▶ [Material for this exercise]:

+--

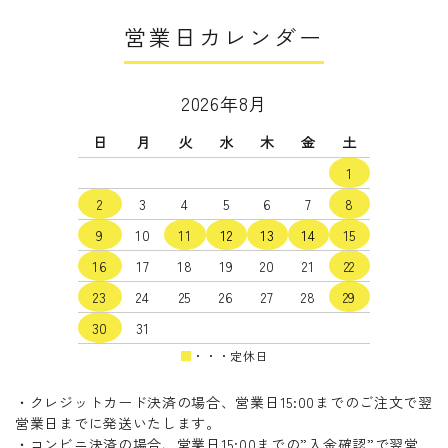
営業日カレンダー
2026年8月
日
月
火
水
木
金
土
1
2
3
4
5
6
7
8
9
10
11
12
13
14
15
16
17
18
19
20
21
22
23
24
25
26
27
28
29
30
31
■
・・・定休日
・クレジットカード決済の場合、営業日15:00までのご注文で翌
営業日までに発送いたします。
・コンビニ決済の場合、営業日15:00までの”入金確認”で翌営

+--

▶ [The problem]: Everything in the entries above except the pictures should be given again exactly.

▶ [Result below]:
営業日カレンダー
2026年8月
日
月
火
水
木
金
土
1
2
3
4
5
6
7
8
9
10
11
12
13
14
15
16
17
18
19
20
21
22
23
24
25
26
27
28
29
30
31
■
・・・定休日
・クレジットカード決済の場合、営業日15:00までのご注文で翌
営業日までに発送いたします。
・コンビニ決済の場合、営業日15:00までの”入金確認”で翌営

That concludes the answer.